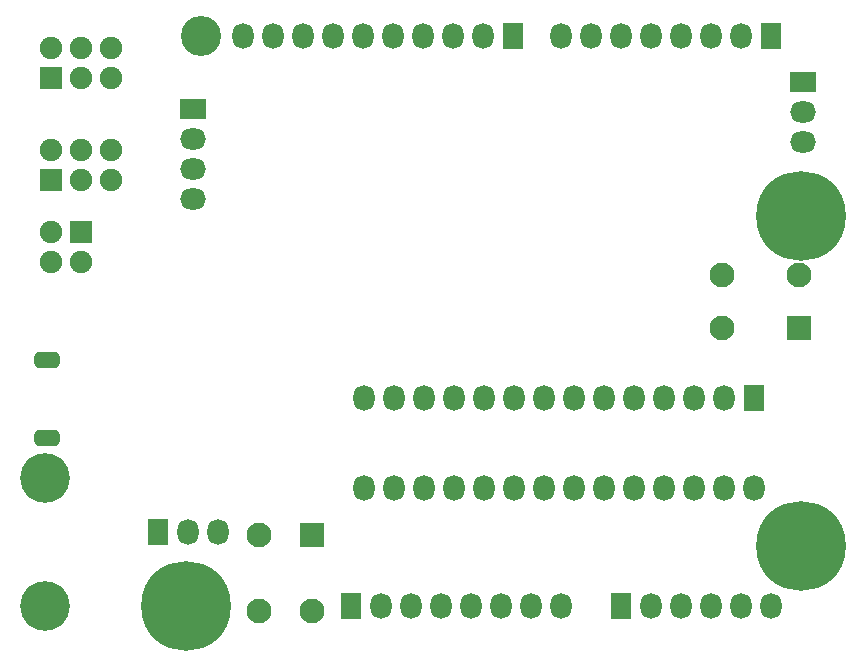
<source format=gbs>
G04*
G04 #@! TF.GenerationSoftware,Altium Limited,Altium Designer,21.6.4 (81)*
G04*
G04 Layer_Color=16711935*
%FSLAX44Y44*%
%MOMM*%
G71*
G04*
G04 #@! TF.SameCoordinates,5A2D479A-7A81-4301-8FED-CA8905A59E07*
G04*
G04*
G04 #@! TF.FilePolarity,Negative*
G04*
G01*
G75*
%ADD50R,2.1000X2.1000*%
%ADD56C,2.1000*%
%ADD57R,2.1000X2.1000*%
%ADD58C,3.4000*%
%ADD59C,4.2000*%
%ADD60R,1.8000X2.2000*%
%ADD61O,1.8000X2.2000*%
%ADD62O,2.2000X1.8000*%
%ADD63R,2.2000X1.8000*%
%ADD64C,7.6000*%
%ADD65C,1.9000*%
%ADD66R,1.9000X1.9000*%
G04:AMPARAMS|DCode=67|XSize=2.2mm|YSize=1.4mm|CornerRadius=0.46mm|HoleSize=0mm|Usage=FLASHONLY|Rotation=0.000|XOffset=0mm|YOffset=0mm|HoleType=Round|Shape=RoundedRectangle|*
%AMROUNDEDRECTD67*
21,1,2.2000,0.4800,0,0,0.0*
21,1,1.2800,1.4000,0,0,0.0*
1,1,0.9200,0.6400,-0.2400*
1,1,0.9200,-0.6400,-0.2400*
1,1,0.9200,-0.6400,0.2400*
1,1,0.9200,0.6400,0.2400*
%
%ADD67ROUNDEDRECTD67*%
D50*
X247000Y86000D02*
D03*
D56*
X202000D02*
D03*
Y21000D02*
D03*
X247000D02*
D03*
X594250Y261000D02*
D03*
Y306000D02*
D03*
X659250D02*
D03*
D57*
Y261000D02*
D03*
D58*
X152400Y508000D02*
D03*
D59*
X21000Y26000D02*
D03*
Y134000D02*
D03*
D60*
X416560Y508000D02*
D03*
X279400Y25400D02*
D03*
X635000Y508000D02*
D03*
X508000Y25400D02*
D03*
X116200Y88000D02*
D03*
X620650Y201930D02*
D03*
D61*
X391160Y508000D02*
D03*
X365760D02*
D03*
X340360D02*
D03*
X314960D02*
D03*
X289560D02*
D03*
X264160D02*
D03*
X238760D02*
D03*
X213360D02*
D03*
X187960D02*
D03*
X304800Y25400D02*
D03*
X330200D02*
D03*
X355600D02*
D03*
X381000D02*
D03*
X406400D02*
D03*
X431800D02*
D03*
X457200D02*
D03*
X609600Y508000D02*
D03*
X584200D02*
D03*
X558800D02*
D03*
X533400D02*
D03*
X508000D02*
D03*
X482600D02*
D03*
X457200D02*
D03*
X635000Y25400D02*
D03*
X609600D02*
D03*
X584200D02*
D03*
X558800D02*
D03*
X533400D02*
D03*
X167000Y88000D02*
D03*
X141600D02*
D03*
X290450Y125730D02*
D03*
X315850D02*
D03*
X341250D02*
D03*
X366650D02*
D03*
X392050D02*
D03*
X417450D02*
D03*
X442850D02*
D03*
X468250D02*
D03*
X493650D02*
D03*
X519050D02*
D03*
X544450D02*
D03*
X569850D02*
D03*
X595250D02*
D03*
X620650D02*
D03*
X290450Y201930D02*
D03*
X315850D02*
D03*
X341250D02*
D03*
X366650D02*
D03*
X392050D02*
D03*
X417450D02*
D03*
X442850D02*
D03*
X468250D02*
D03*
X493650D02*
D03*
X519050D02*
D03*
X544450D02*
D03*
X569850D02*
D03*
X595250D02*
D03*
D62*
X146000Y369800D02*
D03*
Y395200D02*
D03*
Y420600D02*
D03*
X662000Y418200D02*
D03*
Y443600D02*
D03*
D63*
X146000Y446000D02*
D03*
X662000Y469000D02*
D03*
D64*
X139700Y25400D02*
D03*
X660400Y76200D02*
D03*
Y355600D02*
D03*
D65*
X76200Y411480D02*
D03*
X50800D02*
D03*
X25400D02*
D03*
X76200Y386080D02*
D03*
X50800D02*
D03*
X76200Y497840D02*
D03*
X50800D02*
D03*
X25400D02*
D03*
X76200Y472440D02*
D03*
X50800D02*
D03*
X25400Y316600D02*
D03*
X50800D02*
D03*
X25400Y342000D02*
D03*
D66*
Y386080D02*
D03*
Y472440D02*
D03*
X50800Y342000D02*
D03*
D67*
X21995Y168000D02*
D03*
Y234000D02*
D03*
M02*

</source>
______
◆ TASK STATEMENT ◆
From the line containing "X76200Y497840D02*" down to the last line of the records above, print every line exactly, with both ends kept.

◆ ANSWER AREA ◆
X76200Y497840D02*
D03*
X50800D02*
D03*
X25400D02*
D03*
X76200Y472440D02*
D03*
X50800D02*
D03*
X25400Y316600D02*
D03*
X50800D02*
D03*
X25400Y342000D02*
D03*
D66*
Y386080D02*
D03*
Y472440D02*
D03*
X50800Y342000D02*
D03*
D67*
X21995Y168000D02*
D03*
Y234000D02*
D03*
M02*

</source>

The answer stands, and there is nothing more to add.